Throwback Thursday: From the Vault
Image courtesy of Barnaby_S.
A pack of endangered gray wolves is set to be exterminated by Washington state wildlife officials after killing or injuring 12 cattle over the summer. Killing the 11 wolves known as the Profanity Peak wolf pack will wipe out more than 10 percent of gray wolves in the state. Though many ranchers applaud these efforts to keep their livestock and livelihoods safe from the threat of predation, many wolf supporters lament the loss of a whole pack of the endangered animals.
“Removing members of the Profanity Peak wolf pack is a loss to wolf recovery efforts in the region,” said Shawn Cantrell, Northwest program director for the environmental group Defenders of Wildlife. “The best thing to do is learn from this sad outcome and redouble our collective efforts to proactively prevent future livestock-wolf conflicts.” Cantrell is right – the best way to protect wolves may be to alleviate the human-wildlife conflict that comes with wolves and cattle sharing the same landscapes.
Hank Fischer, one of Cantrell’s Defenders of Wildlife colleagues in Montana, previously devised an approach to help alleviate the financial pressures wolves inflict on ranchers. In the 1980s, Fischer started a Wolf Compensation Program that reimburses ranchers for the value of their livestock lost to wolves. He realized how critical incentives are to wolf conservation at a meeting with livestock producers back in 1984. Fischer described the experience in the Winter 2001 Edition of PERC Reports:
I explained to the ranchers that wolves aren’t like grizzlies. They have a high reproductive rate; they’re not attracted to humans; and livestock losses to wolves are not very high. A rancher stood up and said, “It’s easy to be a wolf lover. It doesn’t cost anything. It’s the people who own livestock that end up paying for wolves.”

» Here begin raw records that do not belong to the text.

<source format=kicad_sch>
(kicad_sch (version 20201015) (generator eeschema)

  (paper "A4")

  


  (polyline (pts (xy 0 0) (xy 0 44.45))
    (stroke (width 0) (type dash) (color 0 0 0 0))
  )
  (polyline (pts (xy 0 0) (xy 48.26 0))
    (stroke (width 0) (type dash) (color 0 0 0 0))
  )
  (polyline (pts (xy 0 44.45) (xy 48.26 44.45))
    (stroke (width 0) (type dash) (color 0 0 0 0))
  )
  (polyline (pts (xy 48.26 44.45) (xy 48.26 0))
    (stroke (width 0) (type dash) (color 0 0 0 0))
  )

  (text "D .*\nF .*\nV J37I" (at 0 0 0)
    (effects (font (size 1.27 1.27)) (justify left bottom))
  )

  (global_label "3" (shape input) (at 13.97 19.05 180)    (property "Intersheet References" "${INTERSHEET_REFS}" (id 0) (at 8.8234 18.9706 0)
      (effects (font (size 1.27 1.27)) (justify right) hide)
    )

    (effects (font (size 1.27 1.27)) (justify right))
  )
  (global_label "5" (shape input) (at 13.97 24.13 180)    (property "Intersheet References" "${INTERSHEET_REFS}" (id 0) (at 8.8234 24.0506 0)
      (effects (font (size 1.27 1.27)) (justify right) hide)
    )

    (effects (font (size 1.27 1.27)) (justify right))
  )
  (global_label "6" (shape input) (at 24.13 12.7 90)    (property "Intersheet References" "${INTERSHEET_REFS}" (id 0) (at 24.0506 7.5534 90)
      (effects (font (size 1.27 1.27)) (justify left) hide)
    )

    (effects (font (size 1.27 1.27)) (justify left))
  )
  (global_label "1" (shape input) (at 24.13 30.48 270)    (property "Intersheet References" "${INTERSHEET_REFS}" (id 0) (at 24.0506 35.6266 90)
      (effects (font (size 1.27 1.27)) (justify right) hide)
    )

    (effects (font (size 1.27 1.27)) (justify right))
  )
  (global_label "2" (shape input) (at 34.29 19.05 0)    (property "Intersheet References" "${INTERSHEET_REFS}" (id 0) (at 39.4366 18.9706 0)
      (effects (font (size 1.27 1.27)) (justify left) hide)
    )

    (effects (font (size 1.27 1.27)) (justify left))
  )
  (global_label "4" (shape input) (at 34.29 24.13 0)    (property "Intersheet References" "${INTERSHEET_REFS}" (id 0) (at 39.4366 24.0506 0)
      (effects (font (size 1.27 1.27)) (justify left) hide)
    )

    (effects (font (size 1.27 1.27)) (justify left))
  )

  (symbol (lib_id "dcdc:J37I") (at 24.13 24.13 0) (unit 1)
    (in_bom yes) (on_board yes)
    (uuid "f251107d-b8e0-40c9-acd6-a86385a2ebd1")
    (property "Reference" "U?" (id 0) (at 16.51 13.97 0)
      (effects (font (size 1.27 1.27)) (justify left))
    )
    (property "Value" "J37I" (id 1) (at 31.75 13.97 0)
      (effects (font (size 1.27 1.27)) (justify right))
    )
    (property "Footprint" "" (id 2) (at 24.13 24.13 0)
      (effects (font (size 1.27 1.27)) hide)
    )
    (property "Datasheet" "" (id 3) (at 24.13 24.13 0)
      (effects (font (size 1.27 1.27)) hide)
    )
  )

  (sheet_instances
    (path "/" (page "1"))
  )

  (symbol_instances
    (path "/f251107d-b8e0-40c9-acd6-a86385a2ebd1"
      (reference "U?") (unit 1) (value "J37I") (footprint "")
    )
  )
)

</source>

The ranchers may not have learned much from me, but I picked up a few things. Foremost, I learned that I didn’t have a good answer for their most central question: Why should they have to pay the costs of wolf introduction?
I had a chance to talk with William Penn Mott, Ronald Reagan’s National Park Service director. He said, “The single most important action that conservation groups could take to advance Yellowstone wolf restoration would be to start a compensation fund. It’s economics that makes ranchers hate wolves. Pay them for their losses and the controversy will subside.”

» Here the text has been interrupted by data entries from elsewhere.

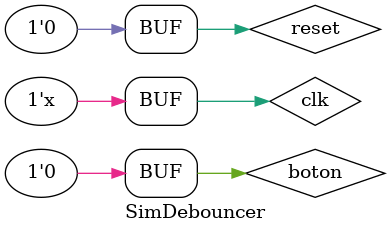
<source format=sv>
`timescale 1ns / 1ps


module SimDebouncer();
    logic clk ;
    logic boton ;
    logic reset ;
    logic stableSignal ; 

    //Simular en 12 us par que se vean ajustadas las senales 

    Main SimDBNC(
        .CLK100MHZ(clk),
        .BTNC(boton),
        .BTNU(reset),
        .stableSignal(stableSignal)
    );
    always #5 clk = ~clk ;

    initial begin
        
        clk = 0;                                
        reset = 1;
        #10
        reset = 0;
        boton = 0;
        #15
        boton = 1;
        #1
        boton = 0;
        #1
        boton = 1;
        #1
        boton = 0;
        #1
        boton = 1;
        #1
        boton = 0;
        #1
        boton = 1;
        #1
        boton = 0;
        #1
        boton = 1;
        #10500
        boton = 0;
    end

endmodule

</source>
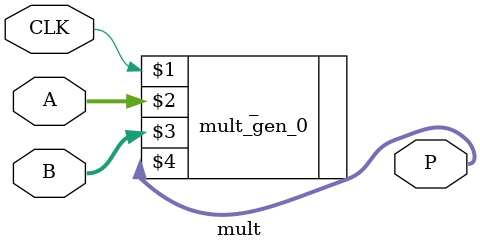
<source format=v>
`timescale 1ns / 1ps
module mult(
    input  wire         CLK,
    input  wire [3 : 0] A,
    input  wire [3 : 0] B,
    output wire [7 : 0] P
    );
    mult_gen_0 _(CLK, A, B, P);
endmodule

</source>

In 1987, wolves were returning naturally to northwestern Montana (near Glacier National Park), and that summer wolves killed livestock east of Browning. The ranchers lost several thousand dollars’ worth of livestock, and they were angry.
The only solution was to pay these ranchers for their losses. I sent a fund-raising letter to several Defenders of Wildlife members in Montana, and I had the necessary funds within 48 hours. We paid about $3500 to those ranchers. Suddenly, the wolf/livestock conflict was no longer an issue dominating the newspapers. It disappeared. I went back to my organization and said, “Let’s keep doing this.”

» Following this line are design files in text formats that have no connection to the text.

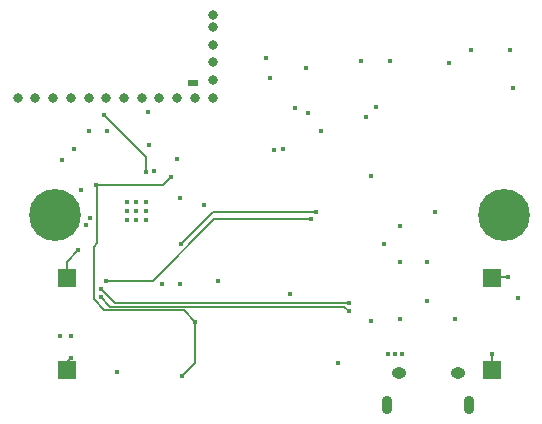
<source format=gbr>
%TF.GenerationSoftware,KiCad,Pcbnew,(5.1.7-0-10_14)*%
%TF.CreationDate,2020-11-27T19:57:41+01:00*%
%TF.ProjectId,AtmoNode,41746d6f-4e6f-4646-952e-6b696361645f,rev?*%
%TF.SameCoordinates,Original*%
%TF.FileFunction,Copper,L1,Top*%
%TF.FilePolarity,Positive*%
%FSLAX46Y46*%
G04 Gerber Fmt 4.6, Leading zero omitted, Abs format (unit mm)*
G04 Created by KiCad (PCBNEW (5.1.7-0-10_14)) date 2020-11-27 19:57:41*
%MOMM*%
%LPD*%
G01*
G04 APERTURE LIST*
%TA.AperFunction,ComponentPad*%
%ADD10C,4.400000*%
%TD*%
%TA.AperFunction,ComponentPad*%
%ADD11C,0.700000*%
%TD*%
%TA.AperFunction,SMDPad,CuDef*%
%ADD12R,1.500000X1.500000*%
%TD*%
%TA.AperFunction,ComponentPad*%
%ADD13R,0.900000X0.500000*%
%TD*%
%TA.AperFunction,ComponentPad*%
%ADD14O,0.890000X1.550000*%
%TD*%
%TA.AperFunction,ComponentPad*%
%ADD15O,1.250000X0.950000*%
%TD*%
%TA.AperFunction,ViaPad*%
%ADD16C,0.800000*%
%TD*%
%TA.AperFunction,ViaPad*%
%ADD17C,0.450000*%
%TD*%
%TA.AperFunction,Conductor*%
%ADD18C,0.127000*%
%TD*%
G04 APERTURE END LIST*
D10*
%TO.P,H2,1*%
%TO.N,GND*%
X149000000Y-109000000D03*
D11*
X150650000Y-109000000D03*
X150166726Y-110166726D03*
X149000000Y-110650000D03*
X147833274Y-110166726D03*
X147350000Y-109000000D03*
X147833274Y-107833274D03*
X149000000Y-107350000D03*
X150166726Y-107833274D03*
%TD*%
D10*
%TO.P,H1,1*%
%TO.N,GND*%
X111000000Y-109000000D03*
D11*
X112650000Y-109000000D03*
X112166726Y-110166726D03*
X111000000Y-110650000D03*
X109833274Y-110166726D03*
X109350000Y-109000000D03*
X109833274Y-107833274D03*
X111000000Y-107350000D03*
X112166726Y-107833274D03*
%TD*%
D12*
%TO.P,SW2,2*%
%TO.N,GND*%
X148000000Y-122200000D03*
%TO.P,SW2,1*%
%TO.N,GPIO2*%
X148000000Y-114400000D03*
%TD*%
D13*
%TO.P,AE1,2*%
%TO.N,GND*%
X122700000Y-97900000D03*
%TD*%
D12*
%TO.P,SW3,2*%
%TO.N,GND*%
X112000000Y-114400000D03*
%TO.P,SW3,1*%
%TO.N,GPIO0*%
X112000000Y-122200000D03*
%TD*%
D14*
%TO.P,J1,6*%
%TO.N,Net-(J1-Pad6)*%
X139100000Y-125100000D03*
X146100000Y-125100000D03*
D15*
X140100000Y-122400000D03*
X145100000Y-122400000D03*
%TD*%
D16*
%TO.N,*%
X124350000Y-99100000D03*
X122850000Y-99100000D03*
D17*
%TO.N,GND*%
X118700000Y-107900000D03*
X117100000Y-107900000D03*
X117100000Y-109500000D03*
X118700000Y-109500000D03*
X117900000Y-109500000D03*
X117900000Y-107900000D03*
X118700000Y-108700000D03*
X117100000Y-108700000D03*
X117900000Y-108700000D03*
D16*
X121350000Y-99100000D03*
X118350000Y-99100000D03*
X116850000Y-99100000D03*
X115350000Y-99100000D03*
X113850000Y-99100000D03*
X112350000Y-99100000D03*
X110850000Y-99100000D03*
X109350000Y-99100000D03*
X124400000Y-97600000D03*
X119850000Y-99100000D03*
X124400000Y-94600000D03*
X124400000Y-93100000D03*
X107850000Y-99100000D03*
X124400000Y-96100000D03*
D17*
X123600000Y-108200000D03*
X121600000Y-114900000D03*
X112400000Y-119300000D03*
X116300000Y-122300000D03*
X113900000Y-101900000D03*
X111600000Y-104400000D03*
X130900000Y-115700000D03*
X135000000Y-121600000D03*
X140400000Y-120800000D03*
X139800000Y-120800000D03*
X139200000Y-120800000D03*
X139400000Y-96000000D03*
X138200000Y-99900000D03*
X137350000Y-100700000D03*
X133550000Y-101900000D03*
X129592498Y-103506551D03*
X131300000Y-100000000D03*
X132400000Y-100400000D03*
X113000000Y-112000000D03*
X113180473Y-106919527D03*
X118900000Y-100300000D03*
X140200000Y-110000000D03*
X140200000Y-113000000D03*
X138900000Y-111500000D03*
X124800000Y-114654800D03*
X148000000Y-120800000D03*
X143200000Y-108800000D03*
X132300000Y-96600000D03*
D16*
X124350000Y-92100000D03*
D17*
X149750000Y-98300000D03*
X118968773Y-103075677D03*
X121300000Y-104300000D03*
X146250000Y-95100000D03*
X137800000Y-118050000D03*
%TO.N,+3V3*%
X120100000Y-114900000D03*
X111400000Y-119300000D03*
X136900000Y-96000000D03*
X130350000Y-103425000D03*
X114000000Y-109300000D03*
X142500000Y-113000000D03*
X142500000Y-116300000D03*
X140200000Y-117800000D03*
X144900000Y-117800000D03*
X121619527Y-107619527D03*
X113600000Y-109900000D03*
X128900000Y-95700000D03*
X129200000Y-97400000D03*
X150200000Y-116100000D03*
X137752574Y-105752574D03*
X149550000Y-95100000D03*
X115384490Y-101900000D03*
X119400000Y-105300000D03*
X144400000Y-96200000D03*
X112600000Y-103450000D03*
%TO.N,RESET*%
X122900000Y-118100000D03*
X114499227Y-106484500D03*
X121750000Y-122700000D03*
X120800000Y-105850000D03*
%TO.N,SDA*%
X133100000Y-108800000D03*
X121700000Y-111500000D03*
%TO.N,SCL*%
X132700000Y-109400000D03*
X115315510Y-114600000D03*
%TO.N,GPIO0*%
X112400000Y-121100000D03*
%TO.N,RXD*%
X114915500Y-115300000D03*
X135900000Y-116500000D03*
%TO.N,TXD*%
X114900000Y-116000000D03*
X135900000Y-117200000D03*
%TO.N,GPIO2*%
X149400000Y-114300000D03*
%TO.N,Net-(TP7-Pad1)*%
X115150000Y-100550000D03*
X118750000Y-105400002D03*
%TD*%
D18*
%TO.N,GND*%
X148000000Y-122200000D02*
X148000000Y-120800000D01*
X112000000Y-113000000D02*
X113000000Y-112000000D01*
X112000000Y-114400000D02*
X112000000Y-113000000D01*
%TO.N,RESET*%
X114600000Y-106585273D02*
X114499227Y-106484500D01*
X114600000Y-111400000D02*
X114600000Y-106585273D01*
X121900000Y-117100000D02*
X115200000Y-117100000D01*
X114284785Y-116184785D02*
X114284785Y-111715215D01*
X114284785Y-111715215D02*
X114600000Y-111400000D01*
X115200000Y-117100000D02*
X114284785Y-116184785D01*
X122900000Y-118100000D02*
X121900000Y-117100000D01*
X122900000Y-121550000D02*
X122900000Y-118100000D01*
X121750000Y-122700000D02*
X122900000Y-121550000D01*
X120165500Y-106484500D02*
X120800000Y-105850000D01*
X114499227Y-106484500D02*
X120165500Y-106484500D01*
%TO.N,SDA*%
X133100000Y-108800000D02*
X131000000Y-108800000D01*
X131000000Y-108800000D02*
X124400000Y-108800000D01*
X124400000Y-108800000D02*
X121700000Y-111500000D01*
%TO.N,SCL*%
X119300000Y-114600000D02*
X115315510Y-114600000D01*
X132700000Y-109400000D02*
X124500000Y-109400000D01*
X124500000Y-109400000D02*
X119300000Y-114600000D01*
%TO.N,GPIO0*%
X112000000Y-121500000D02*
X112400000Y-121100000D01*
X112000000Y-122200000D02*
X112000000Y-121500000D01*
%TO.N,RXD*%
X114915500Y-115300000D02*
X116115500Y-116500000D01*
X116115500Y-116500000D02*
X135900000Y-116500000D01*
%TO.N,TXD*%
X135500000Y-116800000D02*
X135900000Y-117200000D01*
X115700000Y-116800000D02*
X135500000Y-116800000D01*
X114900000Y-116000000D02*
X115700000Y-116800000D01*
%TO.N,GPIO2*%
X148100000Y-114300000D02*
X148000000Y-114400000D01*
X149400000Y-114300000D02*
X148100000Y-114300000D01*
%TO.N,Net-(TP7-Pad1)*%
X118750000Y-104150000D02*
X118750000Y-105400002D01*
X115150000Y-100550000D02*
X118750000Y-104150000D01*
%TD*%
M02*

</source>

I’m trying to bridge the gap between people who may not want wolves and my organization, which is committed to wolf restoration. Many ranchers tell me, “I don’t mind having wolves around, but I can’t afford to have them killing my livestock.” In a sense, we are attempting to make a contract. Our side of the contract is that wolves that kill livestock will be controlled (moved, relocated, or killed). Their side of the contract is to tolerate wolves that do not kill livestock.
In sum, the people who support wolves need to take economic responsibility for them. But this program is about a lot more than money. It’s about respecting what the ranchers do.
Sure, some ranchers still hate wolves, but most of those compensated through Fischer’s program have no complaints. As one rancher from Idaho put it: “I’m satisfied because Defenders has compensated for what they have agreed to compensate for.” Fischer’s approach created a value chain linking environmental demand with environmental supply, and he took the opportunity to act as a broker between these opposing sides.
Through the Wolf Compensation Program, Defenders of Wildlife has paid ranchers over $1.3 million in compensation for livestock killed by wolves in the areas surrounding Yellowstone National Park. In this same area, the number of wolves has grown from near zero to more than 400 animals since the endangered species was reintroduced to Yellowstone in 1995.
Political fights between ranchers and predator supporters over human-wildlife conflicts result in winners and losers, consuming time and money. If we hope to avoid situations like the one in Washington, where ranchers’ livelihoods are threatened by wolves and wolf supporters’ efforts to restore an endangered species go up in smoke, it is important to look for win-win solutions that avoid the fight. Approaches that offset the liability of predators to the people who share the same landscapes, such as the Wolf Compensation Program, are one way to achieve these mutually beneficial results.